No need to go to a restaurant to enjoy a good tartare. Impress family and friends with this easy-to-make spicy and crunchy tuna and salmon tartare recipe. Your guests will be delighted!

 
If you’re a tartare lover like me, you’ll love this tasty tartare recipe! There’s no cooking required so it’s quick and easy to make. Serve it as a fancy dip with Ideal Protein Dorados chips, or on cucumber slices as I do because I like to keep it low-carb.

 

INGREDIENTS OF THE SPICY CRUNCHY TUNA & SALMON TARTARE :

 8 oz Tuna or/and salmon sushi grade, finely chopped
 2 tsp Olive oil
 1 tsp Rice wine
 2 tsp Fresh lime juice
 1 tsp Low sodium Tamari sauce
 1 tsp Sriracha hot sauce, to taste
 2 tbsp Chives minced
 White and black sesame seeds to taste
 cracked pepper to taste


PREPARATION OF THE SPICY CRUNCHY TUNA & SALMON TARTARE :

 

1

Combine sesame oil, rice wine, lime juice, Tamari sauce and sriracha in a medium bowl.

2

Poor over tuna or salmon and mix.

3

Add 2/3 of the chives and gently combine.
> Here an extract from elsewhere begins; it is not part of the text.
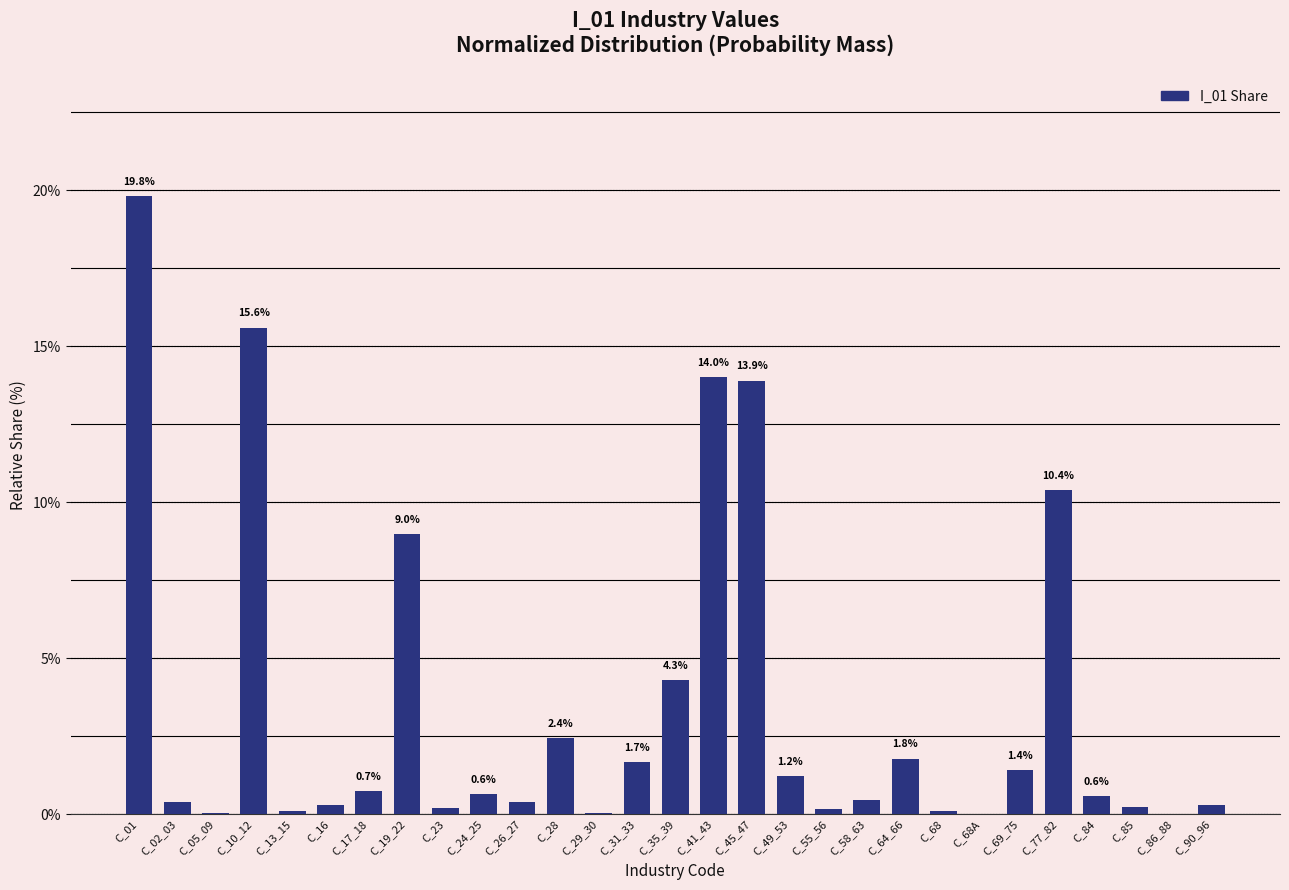

Between C_29_30 and C_41_43, which is larger?

C_41_43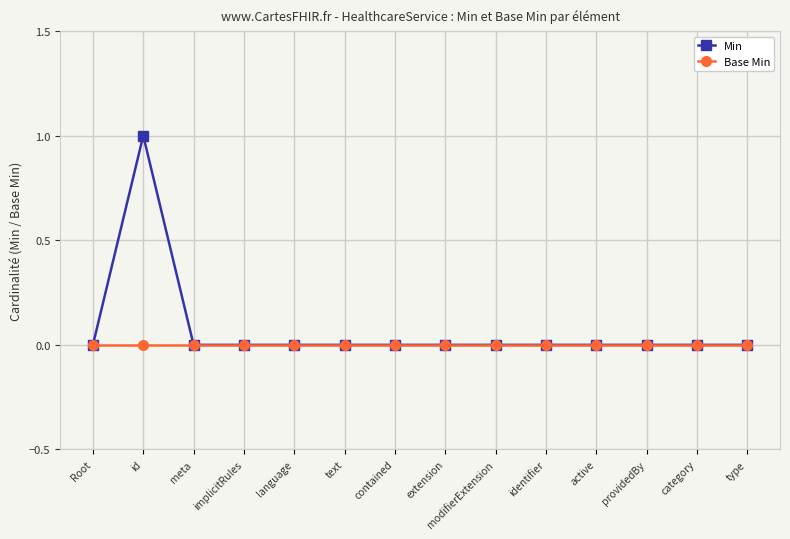

What position from the left is id?

2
Refrigerate until ready to serve.

4

Add sesame seeds just before serving and top with chives left.

 

WHAT IS TUNA & SALMON TARTARE?

Tuna & Salmon tartare is a dish consisting of finely chopped raw tuna & salmon seasoned with whatever flavors profiles you prefer. You can usually find this dish on most menus of high end restaurants as an appetizer.

Nutrition Facts

Serving Size 1

Servings 4


Amount Per Serving
Calories 197.6
% Daily Value *
Total Fat 10.3g16%
Total Carbohydrate 7.9g3%
Dietary Fiber 3.1g13%
Protein 18.6g38%

* Percent Daily Values are based on a 2,000 calorie diet. Your daily value may be higher or lower depending on your calorie needs.

 

HOW TO MAKE TUNA & SALMON TARTARE

The first step is finding the freshest sushi grade tuna & salmon. Go to your trusted fishmarket if you’re not fishing it yourself and ask for sushi grade, or fish that can be eaten raw.

 

WHAT IS SUSHI GRADE FISH?

The label sushi grade means that it is the highest quality fish the store is offering, and the one they feel confident can be eaten raw. Tuna or salmon, for example, is inspected and then graded by the wholesalers. 

 

PRESERVING FISH

When you cook it, the fish should remain refrigerated or chilled and on ice until prepared and served. It’s best to eat raw fresh the day you make it, but it will keep in the fridge for up to two days.

Ingredients

 8 oz Tuna or/and salmon sushi grade, finely chopped
 2 tsp Olive oil
 1 tsp Rice wine
 2 tsp Fresh lime juice
 1 tsp Low sodium Tamari sauce
 1 tsp Sriracha hot sauce, to taste
 2 tbsp Chives minced
 White and black sesame seeds to taste
 cracked pepper to taste

Directions

1

Combine sesame oil, rice wine, lime juice, Tamari sauce and sriracha in a medium bowl.

2

Poor over tuna or salmon and mix.

3

Add 2/3 of the chives and gently combine. Refrigerate until ready to serve.

4

Add sesame seeds just before serving and top with chives left.